Dataset entries>
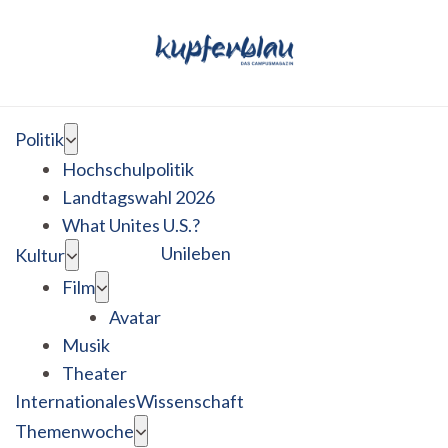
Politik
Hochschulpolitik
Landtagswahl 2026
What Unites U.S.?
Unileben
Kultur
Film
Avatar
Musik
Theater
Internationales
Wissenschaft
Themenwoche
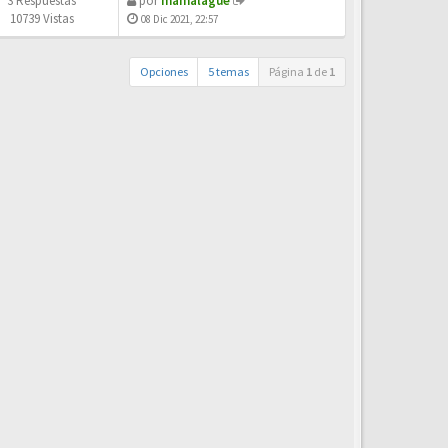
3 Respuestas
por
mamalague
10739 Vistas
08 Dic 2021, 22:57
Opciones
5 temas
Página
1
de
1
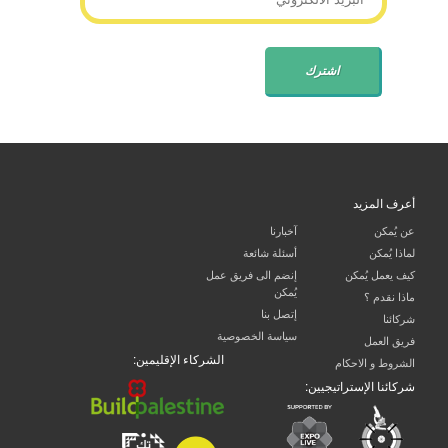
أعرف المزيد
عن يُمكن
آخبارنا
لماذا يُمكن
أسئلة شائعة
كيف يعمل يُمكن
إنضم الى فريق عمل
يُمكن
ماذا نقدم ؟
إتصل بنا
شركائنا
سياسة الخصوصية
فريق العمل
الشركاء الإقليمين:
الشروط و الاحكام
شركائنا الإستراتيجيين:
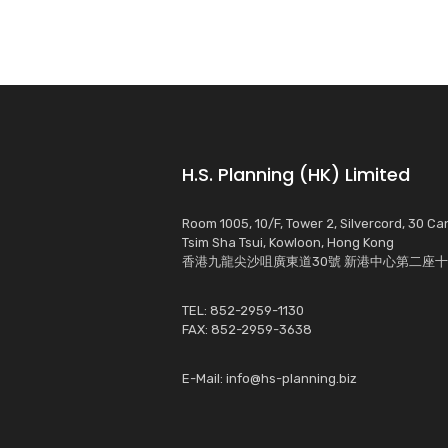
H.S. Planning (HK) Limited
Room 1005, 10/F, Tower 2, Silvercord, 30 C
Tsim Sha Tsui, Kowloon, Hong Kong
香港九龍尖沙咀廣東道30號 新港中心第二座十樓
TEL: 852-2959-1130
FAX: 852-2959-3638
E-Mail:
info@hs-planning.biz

TASK REQUIREMENTS>
Reproduce the data above with "Musik" swapped for "Music" and everything else left as it is. Leave out the pictures.

WRITTEN REPLY>
Politik
Hochschulpolitik
Landtagswahl 2026
What Unites U.S.?
Unileben
Kultur
Film
Avatar
Music
Theater
Internationales
Wissenschaft
Themenwoche
3 Respuestas
por
mamalague
10739 Vistas
08 Dic 2021, 22:57
Opciones
5 temas
Página
1
de
1
أعرف المزيد
عن يُمكن
آخبارنا
لماذا يُمكن
أسئلة شائعة
كيف يعمل يُمكن
إنضم الى فريق عمل
يُمكن
ماذا نقدم ؟
إتصل بنا
شركائنا
سياسة الخصوصية
فريق العمل
الشركاء الإقليمين:
الشروط و الاحكام
شركائنا الإستراتيجيين:
H.S. Planning (HK) Limited
Room 1005, 10/F, Tower 2, Silvercord, 30 C
Tsim Sha Tsui, Kowloon, Hong Kong
香港九龍尖沙咀廣東道30號 新港中心第二座十樓
TEL: 852-2959-1130
FAX: 852-2959-3638
E-Mail:
info@hs-planning.biz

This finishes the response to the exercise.